> _Records excerpted from a collection_
-------

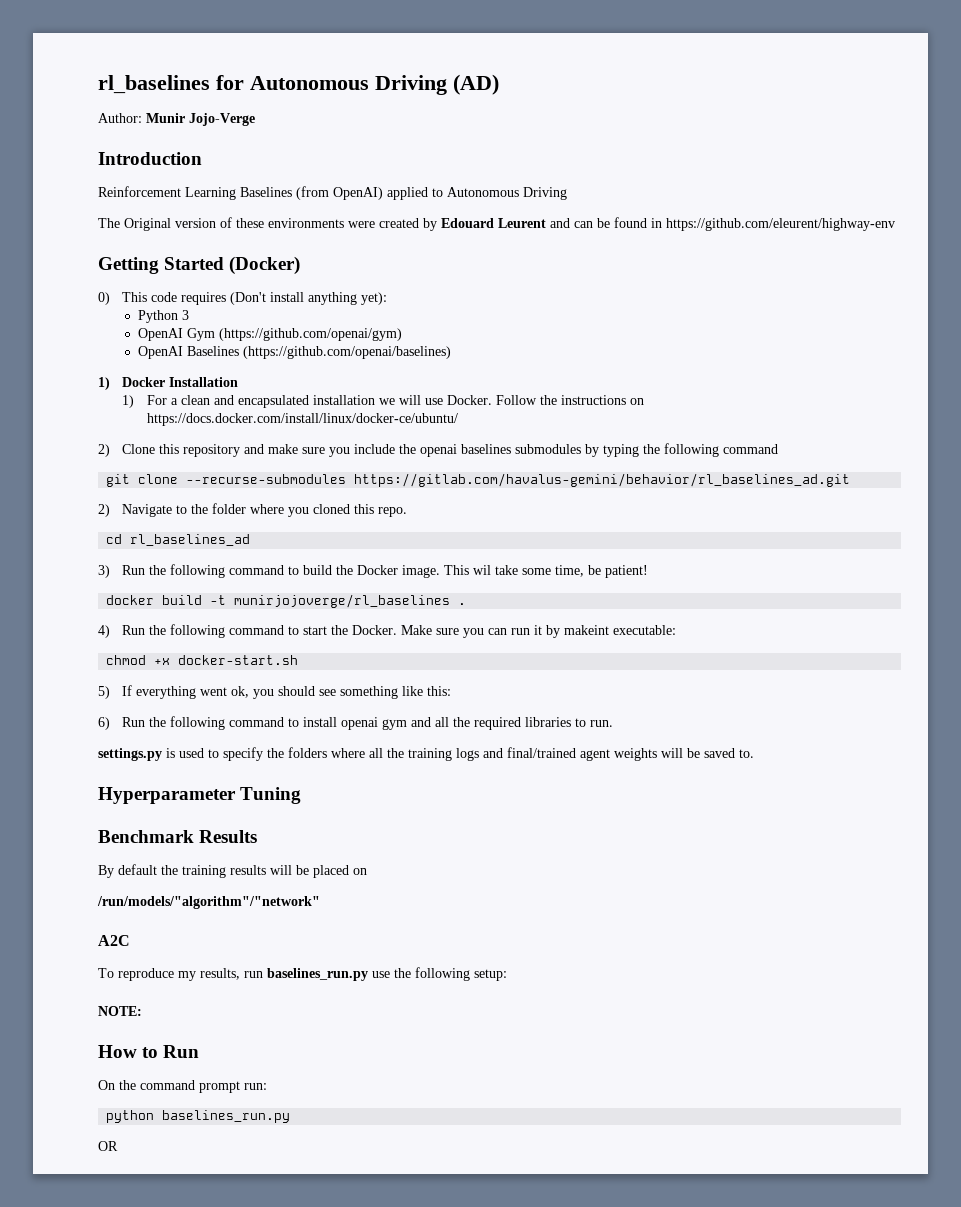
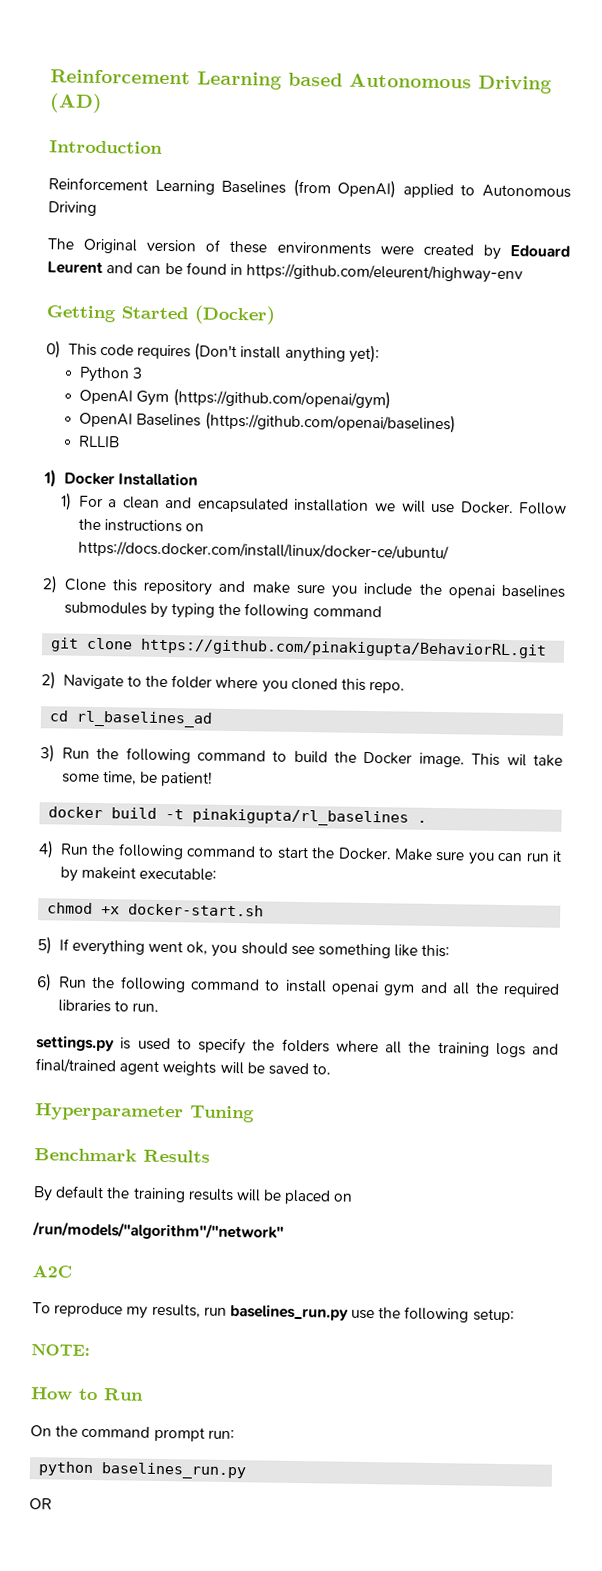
[98,75,244,94] rl_baselines for -> [50,69,343,90] Reinforcement Learning based
[98,113,255,126] // Author: Munir Jojo-Verge -> (103, 103) none
(451, 352) none -> [78,435,121,448] // RLLIB
[186,473,851,487] --recurse-submodules https://gitlab.com/havalus-gemini/behavior/rl_baselines_ad.git -> [140,638,548,659] https://github.com/pinakigupta/BehaviorRL.git
[234,594,451,608] munirjojoverge/rl_baselines -> [192,808,410,827] pinakigupta/rl_baselines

-------

> _WHAT YOU NEED TO DO_
Output the entries above verbatim. Omit the images.

> _SOLUTION FOR THIS EXERCISE_
[98,75,244,94] rl_baselines for -> [50,69,343,90] Reinforcement Learning based
[98,113,255,126] // Author: Munir Jojo-Verge -> (103, 103) none
(451, 352) none -> [78,435,121,448] // RLLIB
[186,473,851,487] --recurse-submodules https://gitlab.com/havalus-gemini/behavior/rl_baselines_ad.git -> [140,638,548,659] https://github.com/pinakigupta/BehaviorRL.git
[234,594,451,608] munirjojoverge/rl_baselines -> [192,808,410,827] pinakigupta/rl_baselines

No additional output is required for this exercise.